▶ _TASK REQUIREMENTS_
Set down, please, exactly the lines below that run from the line with "2016 - 2026." to the line with "2022, Bpk Supian", both lines included.

▶ _RECORDS SHOWN_
↓↓↓

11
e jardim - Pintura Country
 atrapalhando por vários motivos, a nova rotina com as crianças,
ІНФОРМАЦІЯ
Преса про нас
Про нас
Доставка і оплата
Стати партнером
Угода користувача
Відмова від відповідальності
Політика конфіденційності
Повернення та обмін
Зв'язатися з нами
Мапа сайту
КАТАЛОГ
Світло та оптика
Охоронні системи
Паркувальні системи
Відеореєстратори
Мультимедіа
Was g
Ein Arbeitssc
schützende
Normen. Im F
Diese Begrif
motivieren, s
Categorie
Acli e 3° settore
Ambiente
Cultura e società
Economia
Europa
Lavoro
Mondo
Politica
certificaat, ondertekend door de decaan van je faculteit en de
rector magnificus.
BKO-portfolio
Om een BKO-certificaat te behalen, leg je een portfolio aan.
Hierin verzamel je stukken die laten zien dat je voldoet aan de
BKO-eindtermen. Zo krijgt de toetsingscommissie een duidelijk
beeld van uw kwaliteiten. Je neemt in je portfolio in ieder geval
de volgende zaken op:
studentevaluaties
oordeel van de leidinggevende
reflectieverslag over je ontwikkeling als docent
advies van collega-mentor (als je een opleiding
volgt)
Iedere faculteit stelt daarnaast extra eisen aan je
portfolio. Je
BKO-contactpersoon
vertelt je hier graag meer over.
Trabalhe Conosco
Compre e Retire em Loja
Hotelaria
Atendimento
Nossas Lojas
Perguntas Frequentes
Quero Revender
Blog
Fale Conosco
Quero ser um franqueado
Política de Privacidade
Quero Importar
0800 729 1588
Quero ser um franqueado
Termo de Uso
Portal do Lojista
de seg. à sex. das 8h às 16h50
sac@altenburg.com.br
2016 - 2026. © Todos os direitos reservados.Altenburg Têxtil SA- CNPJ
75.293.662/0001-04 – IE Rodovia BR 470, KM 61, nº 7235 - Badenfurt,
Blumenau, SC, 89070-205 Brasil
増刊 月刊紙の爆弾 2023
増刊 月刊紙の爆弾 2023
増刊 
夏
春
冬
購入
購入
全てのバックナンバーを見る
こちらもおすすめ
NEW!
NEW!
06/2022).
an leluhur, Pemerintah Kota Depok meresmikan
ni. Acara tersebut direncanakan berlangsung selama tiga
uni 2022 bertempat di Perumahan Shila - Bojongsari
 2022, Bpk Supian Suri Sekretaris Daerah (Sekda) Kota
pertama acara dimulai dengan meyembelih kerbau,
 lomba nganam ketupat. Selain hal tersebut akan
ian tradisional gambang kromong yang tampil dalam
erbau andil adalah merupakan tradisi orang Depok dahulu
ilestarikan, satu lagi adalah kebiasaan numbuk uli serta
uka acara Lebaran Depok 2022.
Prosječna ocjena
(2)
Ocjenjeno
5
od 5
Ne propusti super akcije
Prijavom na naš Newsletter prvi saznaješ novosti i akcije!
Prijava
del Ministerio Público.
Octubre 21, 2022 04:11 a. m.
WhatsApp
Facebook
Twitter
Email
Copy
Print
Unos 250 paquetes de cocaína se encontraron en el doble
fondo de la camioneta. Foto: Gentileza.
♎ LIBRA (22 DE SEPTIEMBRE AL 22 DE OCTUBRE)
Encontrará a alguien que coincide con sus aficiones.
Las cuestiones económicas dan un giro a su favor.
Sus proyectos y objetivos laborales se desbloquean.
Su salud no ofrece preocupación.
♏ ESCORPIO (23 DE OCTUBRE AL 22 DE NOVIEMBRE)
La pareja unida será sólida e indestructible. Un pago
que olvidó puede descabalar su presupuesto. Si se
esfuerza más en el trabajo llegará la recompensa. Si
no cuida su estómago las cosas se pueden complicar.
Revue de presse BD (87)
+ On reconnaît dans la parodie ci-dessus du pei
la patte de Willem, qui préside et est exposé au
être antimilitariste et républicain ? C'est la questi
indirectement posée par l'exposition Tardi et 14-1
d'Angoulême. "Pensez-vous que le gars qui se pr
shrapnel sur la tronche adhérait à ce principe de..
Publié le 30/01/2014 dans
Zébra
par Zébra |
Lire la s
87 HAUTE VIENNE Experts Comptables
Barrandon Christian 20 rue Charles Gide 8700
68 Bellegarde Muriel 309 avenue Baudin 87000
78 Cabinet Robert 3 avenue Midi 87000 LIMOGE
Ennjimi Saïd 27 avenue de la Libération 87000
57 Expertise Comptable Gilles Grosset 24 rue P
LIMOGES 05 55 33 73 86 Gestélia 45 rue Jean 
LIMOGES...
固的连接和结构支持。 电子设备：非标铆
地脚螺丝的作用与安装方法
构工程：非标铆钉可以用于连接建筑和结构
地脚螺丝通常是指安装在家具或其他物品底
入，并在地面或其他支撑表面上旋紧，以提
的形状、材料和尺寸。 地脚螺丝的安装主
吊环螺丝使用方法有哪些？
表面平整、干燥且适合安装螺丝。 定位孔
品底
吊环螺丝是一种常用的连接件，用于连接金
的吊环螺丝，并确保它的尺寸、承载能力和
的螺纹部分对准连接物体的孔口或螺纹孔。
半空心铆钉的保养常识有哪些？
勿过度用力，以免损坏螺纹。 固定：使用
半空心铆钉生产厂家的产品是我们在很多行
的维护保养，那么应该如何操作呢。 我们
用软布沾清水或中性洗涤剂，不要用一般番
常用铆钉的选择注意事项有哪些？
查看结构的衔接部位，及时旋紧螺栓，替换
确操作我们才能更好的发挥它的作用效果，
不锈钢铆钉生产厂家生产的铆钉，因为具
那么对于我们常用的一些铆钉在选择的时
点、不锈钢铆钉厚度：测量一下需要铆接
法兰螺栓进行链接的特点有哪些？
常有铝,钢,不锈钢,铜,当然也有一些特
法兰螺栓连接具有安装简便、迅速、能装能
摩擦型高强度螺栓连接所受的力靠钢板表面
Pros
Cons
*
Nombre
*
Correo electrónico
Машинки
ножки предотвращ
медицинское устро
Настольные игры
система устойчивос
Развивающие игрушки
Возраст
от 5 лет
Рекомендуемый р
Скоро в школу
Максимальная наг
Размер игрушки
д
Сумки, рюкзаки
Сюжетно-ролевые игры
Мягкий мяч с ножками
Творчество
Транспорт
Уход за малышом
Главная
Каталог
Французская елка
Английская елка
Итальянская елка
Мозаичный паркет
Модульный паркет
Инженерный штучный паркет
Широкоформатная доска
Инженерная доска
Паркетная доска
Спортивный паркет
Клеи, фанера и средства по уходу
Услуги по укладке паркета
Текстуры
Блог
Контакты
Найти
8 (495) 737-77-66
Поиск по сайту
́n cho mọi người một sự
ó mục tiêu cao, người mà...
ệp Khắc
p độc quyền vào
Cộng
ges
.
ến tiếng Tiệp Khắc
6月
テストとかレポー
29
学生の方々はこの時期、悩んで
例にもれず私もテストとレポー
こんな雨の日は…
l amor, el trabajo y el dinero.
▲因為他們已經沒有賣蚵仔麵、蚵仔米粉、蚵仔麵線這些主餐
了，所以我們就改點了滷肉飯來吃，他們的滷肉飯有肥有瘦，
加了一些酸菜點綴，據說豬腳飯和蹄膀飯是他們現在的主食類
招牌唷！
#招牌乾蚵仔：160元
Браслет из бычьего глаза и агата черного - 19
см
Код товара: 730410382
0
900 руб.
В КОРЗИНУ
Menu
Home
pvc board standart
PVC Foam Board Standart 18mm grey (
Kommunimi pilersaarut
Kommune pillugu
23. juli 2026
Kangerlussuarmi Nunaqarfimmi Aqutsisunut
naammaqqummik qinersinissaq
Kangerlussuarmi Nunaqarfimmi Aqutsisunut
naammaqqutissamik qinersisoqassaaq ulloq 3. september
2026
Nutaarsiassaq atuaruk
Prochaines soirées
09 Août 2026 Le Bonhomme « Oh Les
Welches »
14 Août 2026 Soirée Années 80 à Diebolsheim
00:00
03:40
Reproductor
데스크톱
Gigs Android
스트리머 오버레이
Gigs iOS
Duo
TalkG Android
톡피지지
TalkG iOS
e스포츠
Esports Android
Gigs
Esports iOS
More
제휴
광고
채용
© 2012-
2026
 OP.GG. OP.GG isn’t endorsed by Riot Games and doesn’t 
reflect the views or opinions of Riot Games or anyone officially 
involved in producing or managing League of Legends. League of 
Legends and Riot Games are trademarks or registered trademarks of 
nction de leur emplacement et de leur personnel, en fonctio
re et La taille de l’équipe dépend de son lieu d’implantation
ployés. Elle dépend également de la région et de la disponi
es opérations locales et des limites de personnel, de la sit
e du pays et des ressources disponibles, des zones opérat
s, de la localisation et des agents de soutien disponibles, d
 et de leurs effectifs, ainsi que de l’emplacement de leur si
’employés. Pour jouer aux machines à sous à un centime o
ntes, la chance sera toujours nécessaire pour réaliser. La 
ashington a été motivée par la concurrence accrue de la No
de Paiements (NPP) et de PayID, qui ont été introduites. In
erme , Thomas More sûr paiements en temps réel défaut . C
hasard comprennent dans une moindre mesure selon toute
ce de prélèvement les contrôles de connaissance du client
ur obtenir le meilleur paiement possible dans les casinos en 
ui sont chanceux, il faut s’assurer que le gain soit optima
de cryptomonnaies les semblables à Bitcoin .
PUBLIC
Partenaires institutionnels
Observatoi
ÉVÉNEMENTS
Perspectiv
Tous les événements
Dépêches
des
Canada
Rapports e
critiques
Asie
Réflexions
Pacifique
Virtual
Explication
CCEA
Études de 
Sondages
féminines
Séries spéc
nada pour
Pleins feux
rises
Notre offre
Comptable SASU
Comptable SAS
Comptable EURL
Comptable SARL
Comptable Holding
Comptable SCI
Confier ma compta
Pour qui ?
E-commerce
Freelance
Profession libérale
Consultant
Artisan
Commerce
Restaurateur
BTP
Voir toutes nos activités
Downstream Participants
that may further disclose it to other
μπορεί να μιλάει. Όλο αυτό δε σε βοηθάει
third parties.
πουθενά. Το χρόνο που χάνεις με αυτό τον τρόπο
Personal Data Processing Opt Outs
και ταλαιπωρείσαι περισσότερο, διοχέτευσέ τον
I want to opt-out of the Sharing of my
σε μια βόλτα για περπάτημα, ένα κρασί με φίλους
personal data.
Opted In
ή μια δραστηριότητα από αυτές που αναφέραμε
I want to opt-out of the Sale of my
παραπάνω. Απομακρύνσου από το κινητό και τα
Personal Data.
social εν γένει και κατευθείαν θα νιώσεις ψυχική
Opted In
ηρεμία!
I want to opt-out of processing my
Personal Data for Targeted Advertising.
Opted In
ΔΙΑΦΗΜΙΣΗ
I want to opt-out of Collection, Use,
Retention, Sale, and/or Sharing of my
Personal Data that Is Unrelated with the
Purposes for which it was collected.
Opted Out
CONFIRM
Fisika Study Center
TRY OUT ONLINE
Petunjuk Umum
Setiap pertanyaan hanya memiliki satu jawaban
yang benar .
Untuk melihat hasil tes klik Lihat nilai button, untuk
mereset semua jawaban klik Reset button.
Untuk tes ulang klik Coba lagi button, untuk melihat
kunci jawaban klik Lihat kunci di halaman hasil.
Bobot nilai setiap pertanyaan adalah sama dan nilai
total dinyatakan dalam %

↑↑↑

▶ _ANSWER TO THIS TASK_
2016 - 2026. © Todos os direitos reservados.Altenburg Têxtil SA- CNPJ
75.293.662/0001-04 – IE Rodovia BR 470, KM 61, nº 7235 - Badenfurt,
Blumenau, SC, 89070-205 Brasil
増刊 月刊紙の爆弾 2023
増刊 月刊紙の爆弾 2023
増刊 
夏
春
冬
購入
購入
全てのバックナンバーを見る
こちらもおすすめ
NEW!
NEW!
06/2022).
an leluhur, Pemerintah Kota Depok meresmikan
ni. Acara tersebut direncanakan berlangsung selama tiga
uni 2022 bertempat di Perumahan Shila - Bojongsari
 2022, Bpk Supian Suri Sekretaris Daerah (Sekda) Kota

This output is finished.